## Instruction A
In the Disney Infinity thread, change "Skylanders" to "Amiibo". Then give the passage starting with "Surprised I haven't" and going on through "creation and imagination." with that change made.
··· Excerpted passage
# Disney Infinity



## Jacob (Aug 17, 2015)

Surprised I haven't seen a thread about this, its one of my favorite games.
Disney infinity is figure based gaming franchise, much in the likes of Skylanders, that is completely revolved around creation and imagination.

The game is similar to _Minecraft_ in the "Toy Box" mode, where you place down pieces to create a Disney, Marvel, or Star Wars themed world any way you want.

Disney Infinity also shares similar aspects to Animal Crossing through collecting, which is a huge aspect of the game. You can buy Disney, Marvel, or Star Wars characters to use in the game, each with different abilities. 

Personally, I probably invest 2-3+ hours in it every time I log on. It's a fairly easy game to get hooked to if you are an avid Disney fan.
······
··· Recorded data
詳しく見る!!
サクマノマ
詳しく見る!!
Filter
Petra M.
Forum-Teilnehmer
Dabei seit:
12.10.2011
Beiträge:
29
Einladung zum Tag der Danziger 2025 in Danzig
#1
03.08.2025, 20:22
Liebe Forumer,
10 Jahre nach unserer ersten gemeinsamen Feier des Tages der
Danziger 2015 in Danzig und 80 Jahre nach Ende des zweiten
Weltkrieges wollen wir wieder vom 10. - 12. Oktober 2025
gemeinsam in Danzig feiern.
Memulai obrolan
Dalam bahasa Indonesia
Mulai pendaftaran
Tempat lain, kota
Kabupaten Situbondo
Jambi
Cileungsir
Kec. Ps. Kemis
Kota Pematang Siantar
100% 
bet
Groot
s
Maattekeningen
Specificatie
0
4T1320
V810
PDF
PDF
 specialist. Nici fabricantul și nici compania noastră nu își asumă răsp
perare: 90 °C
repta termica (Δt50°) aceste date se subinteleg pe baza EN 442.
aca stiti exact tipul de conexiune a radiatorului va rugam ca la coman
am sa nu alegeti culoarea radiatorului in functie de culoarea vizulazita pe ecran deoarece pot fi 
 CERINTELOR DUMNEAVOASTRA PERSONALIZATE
······
··· Recorded data
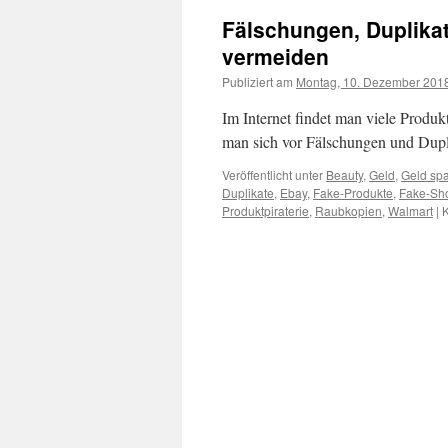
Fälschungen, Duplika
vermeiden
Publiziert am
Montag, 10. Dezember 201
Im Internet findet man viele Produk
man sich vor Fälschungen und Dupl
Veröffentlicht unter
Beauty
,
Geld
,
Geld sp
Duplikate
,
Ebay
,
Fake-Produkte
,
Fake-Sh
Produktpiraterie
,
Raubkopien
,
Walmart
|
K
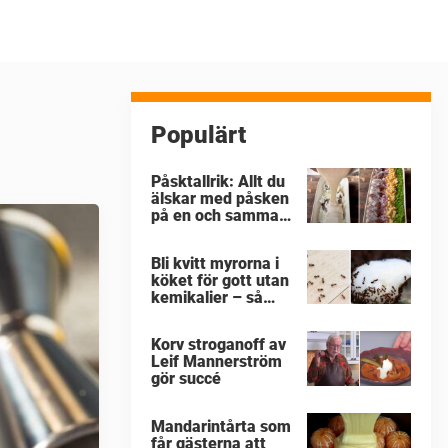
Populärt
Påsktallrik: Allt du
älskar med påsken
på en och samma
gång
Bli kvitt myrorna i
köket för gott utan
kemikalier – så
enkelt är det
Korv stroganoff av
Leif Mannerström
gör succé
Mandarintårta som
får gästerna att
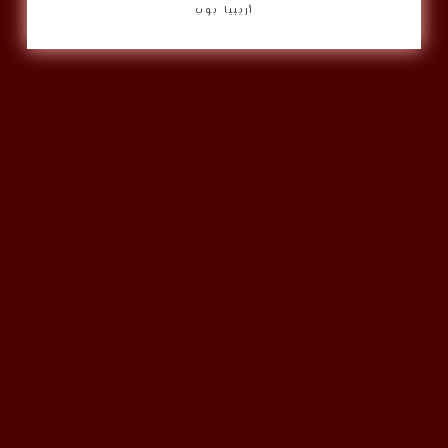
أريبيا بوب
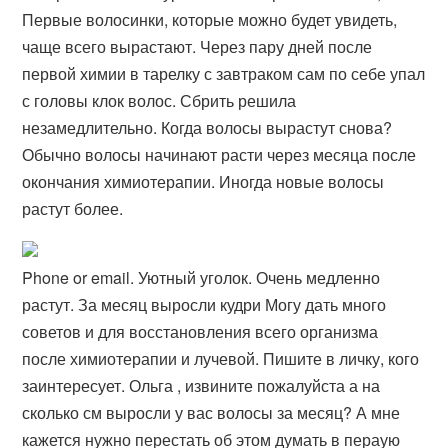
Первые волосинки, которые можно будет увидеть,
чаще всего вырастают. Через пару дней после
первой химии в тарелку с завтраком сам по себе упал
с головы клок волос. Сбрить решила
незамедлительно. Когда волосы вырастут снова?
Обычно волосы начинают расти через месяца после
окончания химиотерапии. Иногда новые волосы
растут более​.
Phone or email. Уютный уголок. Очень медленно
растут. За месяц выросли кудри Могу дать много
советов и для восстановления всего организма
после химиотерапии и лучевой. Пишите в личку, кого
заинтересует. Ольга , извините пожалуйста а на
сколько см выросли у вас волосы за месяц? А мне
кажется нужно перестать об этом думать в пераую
······
## Instruction B
Lay out the lines of the records starting with the line with "Первые волосинки, которые" and going on through the line with "кажется нужно перестать" as a JSON list of strings. Use one string per line and leave out any blank lines.

## Response A
Surprised I haven't seen a thread about this, its one of my favorite games.
Disney infinity is figure based gaming franchise, much in the likes of Amiibo, that is completely revolved around creation and imagination.

## Response B
[
  "Первые волосинки, которые можно будет увидеть,",
  "чаще всего вырастают. Через пару дней после",
  "первой химии в тарелку с завтраком сам по себе упал",
  "с головы клок волос. Сбрить решила",
  "незамедлительно. Когда волосы вырастут снова?",
  "Обычно волосы начинают расти через месяца после",
  "окончания химиотерапии. Иногда новые волосы",
  "растут более​.",
  "Phone or email. Уютный уголок. Очень медленно",
  "растут. За месяц выросли кудри Могу дать много",
  "советов и для восстановления всего организма",
  "после химиотерапии и лучевой. Пишите в личку, кого",
  "заинтересует. Ольга , извините пожалуйста а на",
  "сколько см выросли у вас волосы за месяц? А мне",
  "кажется нужно перестать об этом думать в пераую"
]